Venus is the female divinity, the goddess of love, the goddess of beauty, the image of natural origin and of life, the divinity of motherhood. It is also associated with desire and the woman as such. The goddess figure has been immortalised by many painters of all times; Venus has been admired, imagined, painted, sculpted, engraved, dreamed. In the mind of the artists we present, the Venus figure underwent different transformation processes, giving as a result a series of very varied and dynamic works. Taking the image of Venus as a point of departure, the artists’ imagination creates personal, poetic and bold representations, in which the different qualities of the woman flow: beauty and ugliness, voluptuousness and sensuality, obscenity and purity.
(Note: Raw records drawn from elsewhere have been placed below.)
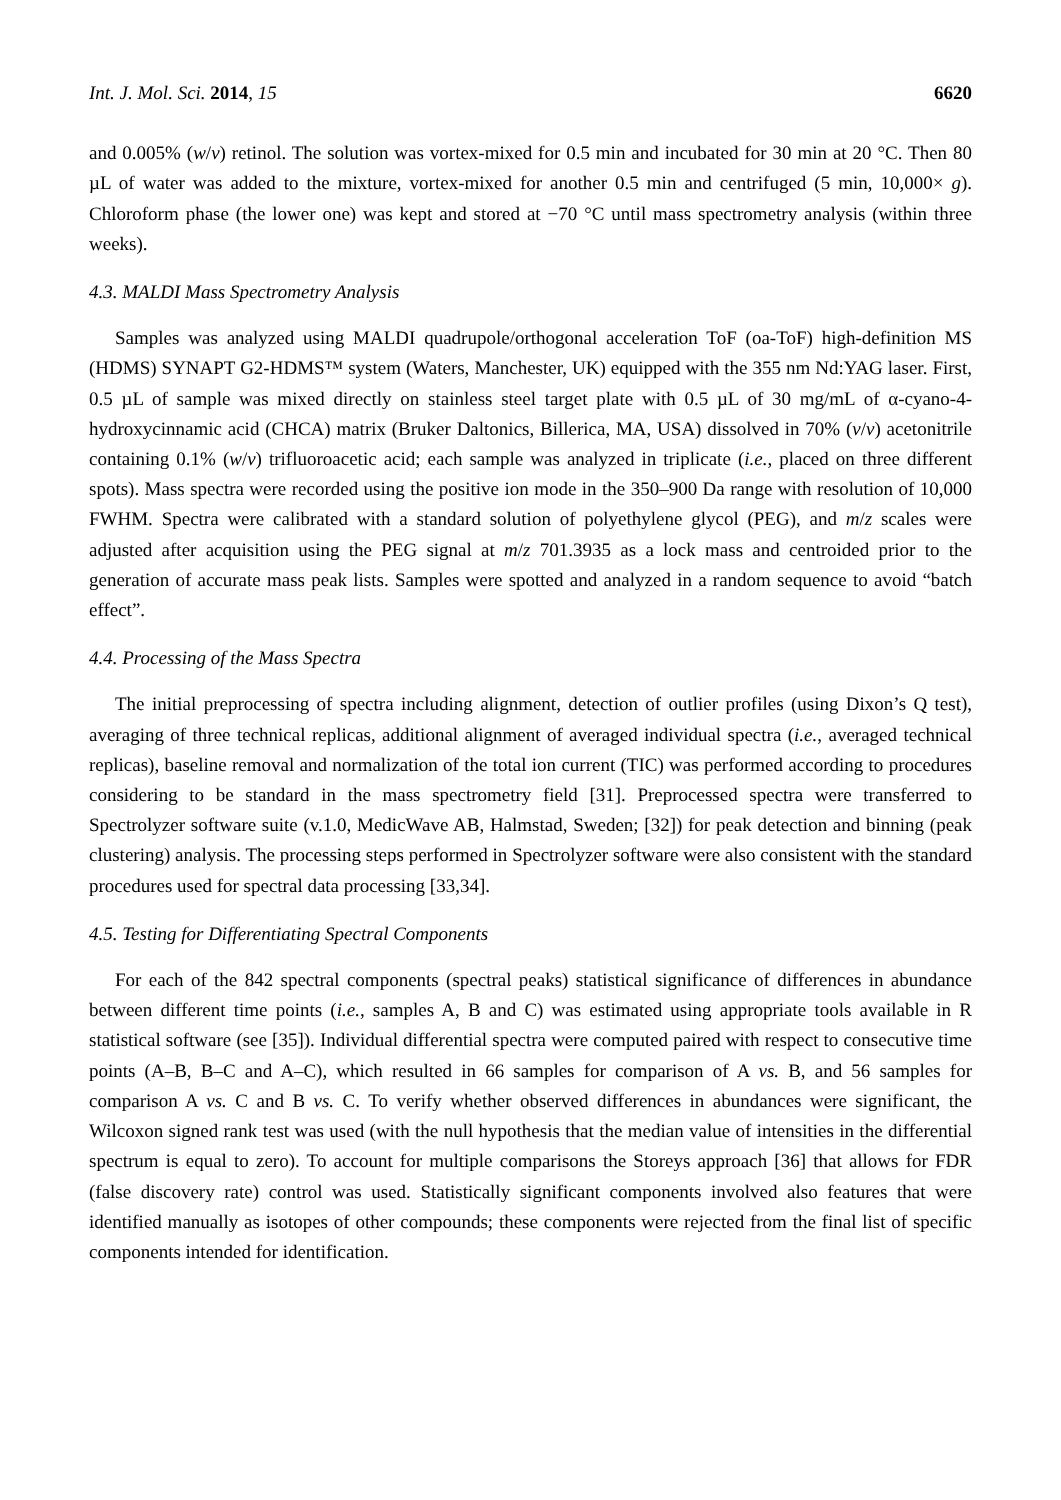Int. J. Mol. Sci. 2014, 15 6620
and 0.005% (w/v) retinol. The solution was vortex-mixed for 0.5 min and incubated for 30 min at 20 °C. Then 80 µL of water was added to the mixture, vortex-mixed for another 0.5 min and centrifuged (5 min, 10,000× g). Chloroform phase (the lower one) was kept and stored at −70 °C until mass spectrometry analysis (within three weeks).
4.3. MALDI Mass Spectrometry Analysis
Samples was analyzed using MALDI quadrupole/orthogonal acceleration ToF (oa-ToF) high-definition MS (HDMS) SYNAPT G2-HDMS™ system (Waters, Manchester, UK) equipped with the 355 nm Nd:YAG laser. First, 0.5 µL of sample was mixed directly on stainless steel target plate with 0.5 µL of 30 mg/mL of α-cyano-4-hydroxycinnamic acid (CHCA) matrix (Bruker Daltonics, Billerica, MA, USA) dissolved in 70% (v/v) acetonitrile containing 0.1% (w/v) trifluoroacetic acid; each sample was analyzed in triplicate (i.e., placed on three different spots). Mass spectra were recorded using the positive ion mode in the 350–900 Da range with resolution of 10,000 FWHM. Spectra were calibrated with a standard solution of polyethylene glycol (PEG), and m/z scales were adjusted after acquisition using the PEG signal at m/z 701.3935 as a lock mass and centroided prior to the generation of accurate mass peak lists. Samples were spotted and analyzed in a random sequence to avoid “batch effect”.
4.4. Processing of the Mass Spectra
The initial preprocessing of spectra including alignment, detection of outlier profiles (using Dixon’s Q test), averaging of three technical replicas, additional alignment of averaged individual spectra (i.e., averaged technical replicas), baseline removal and normalization of the total ion current (TIC) was performed according to procedures considering to be standard in the mass spectrometry field [31]. Preprocessed spectra were transferred to Spectrolyzer software suite (v.1.0, MedicWave AB, Halmstad, Sweden; [32]) for peak detection and binning (peak clustering) analysis. The processing steps performed in Spectrolyzer software were also consistent with the standard procedures used for spectral data processing [33,34].
4.5. Testing for Differentiating Spectral Components
For each of the 842 spectral components (spectral peaks) statistical significance of differences in abundance between different time points (i.e., samples A, B and C) was estimated using appropriate tools available in R statistical software (see [35]). Individual differential spectra were computed paired with respect to consecutive time points (A–B, B–C and A–C), which resulted in 66 samples for comparison of A vs. B, and 56 samples for comparison A vs. C and B vs. C. To verify whether observed differences in abundances were significant, the Wilcoxon signed rank test was used (with the null hypothesis that the median value of intensities in the differential spectrum is equal to zero). To account for multiple comparisons the Storeys approach [36] that allows for FDR (false discovery rate) control was used. Statistically significant components involved also features that were identified manually as isotopes of other compounds; these components were rejected from the final list of specific components intended for identification.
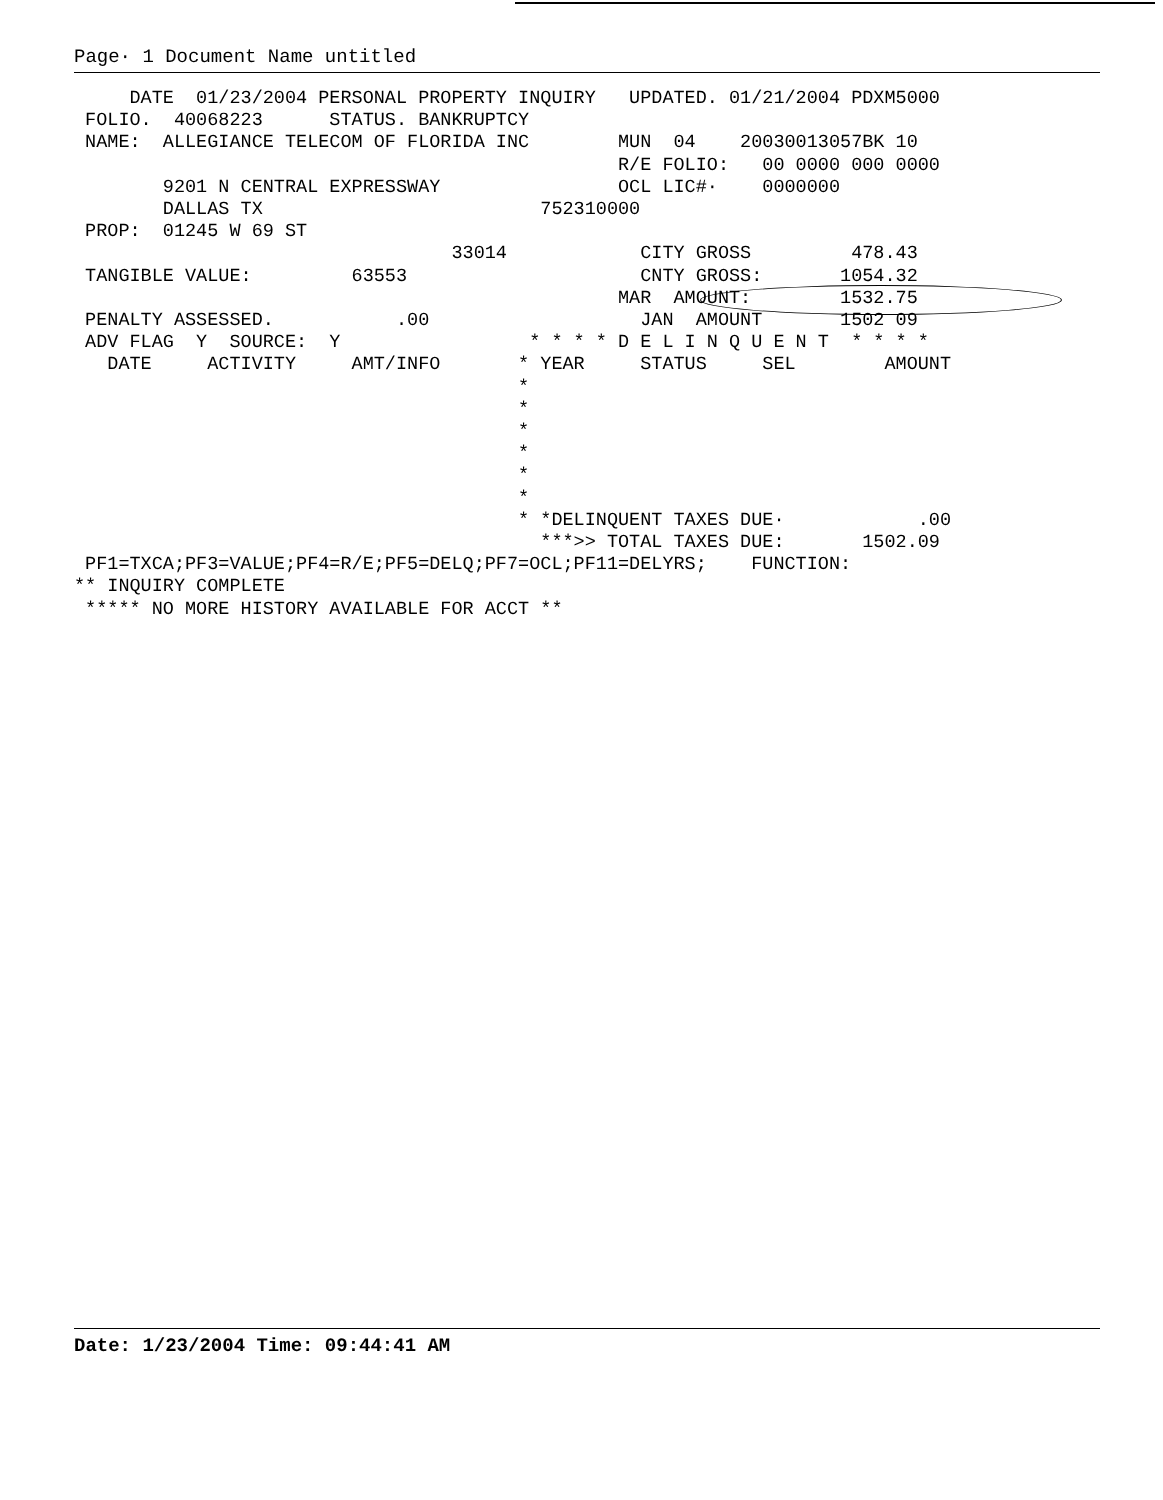Page· 1 Document Name untitled
     DATE  01/23/2004 PERSONAL PROPERTY INQUIRY   UPDATED. 01/21/2004 PDXM5000
 FOLIO.  40068223      STATUS. BANKRUPTCY
 NAME:  ALLEGIANCE TELECOM OF FLORIDA INC        MUN  04    20030013057BK 10
                                                 R/E FOLIO:   00 0000 000 0000
        9201 N CENTRAL EXPRESSWAY                OCL LIC#·    0000000
        DALLAS TX                         752310000
 PROP:  01245 W 69 ST
                                  33014            CITY GROSS         478.43
 TANGIBLE VALUE:         63553                     CNTY GROSS:       1054.32
                                                 MAR  AMOUNT:        1532.75
 PENALTY ASSESSED.           .00                   JAN  AMOUNT       1502 09
 ADV FLAG  Y  SOURCE:  Y                 * * * * D E L I N Q U E N T  * * * *
   DATE     ACTIVITY     AMT/INFO       * YEAR     STATUS     SEL        AMOUNT
                                        *
                                        *
                                        *
                                        *
                                        *
                                        *
                                        * *DELINQUENT TAXES DUE·            .00
                                          ***>> TOTAL TAXES DUE:       1502.09
 PF1=TXCA;PF3=VALUE;PF4=R/E;PF5=DELQ;PF7=OCL;PF11=DELYRS;    FUNCTION:
** INQUIRY COMPLETE
 ***** NO MORE HISTORY AVAILABLE FOR ACCT **
Date: 1/23/2004 Time: 09:44:41 AM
Through his Portrait of Dora Maar (1942) —his lover from 1936 to 1943—, Picasso shows a plural and private woman by creating a balance between elements of his cubist and Guernica styles. With Women V (1969), Miró leads the spectator into a symbolic and poetic world by using a vibrant and forceful line. On the other hand, Niki de Saint Phalle, with Sphinx - The Empress (1983), culminates the total representation of the Venus concept in itself, a woman artist who sculpts a curvy woman like a sphinx and an empress, as indicated by the title. Through shapes and colours, she causes a totally intentional visual impact in order to give women a place in society and art. Marc Chagall, with Horsewoman with Fan in a Green Rooster (1935), combines a daring colour palette, fauve and with a deliberately ambiguous and flat distribution of the space. With Anatomies (1937), Salvador Dalí dismembers the Venus concept by showing that the beauty of the body is temporary and will eventually disappear, whereas the beauty of art is timeless and everlasting.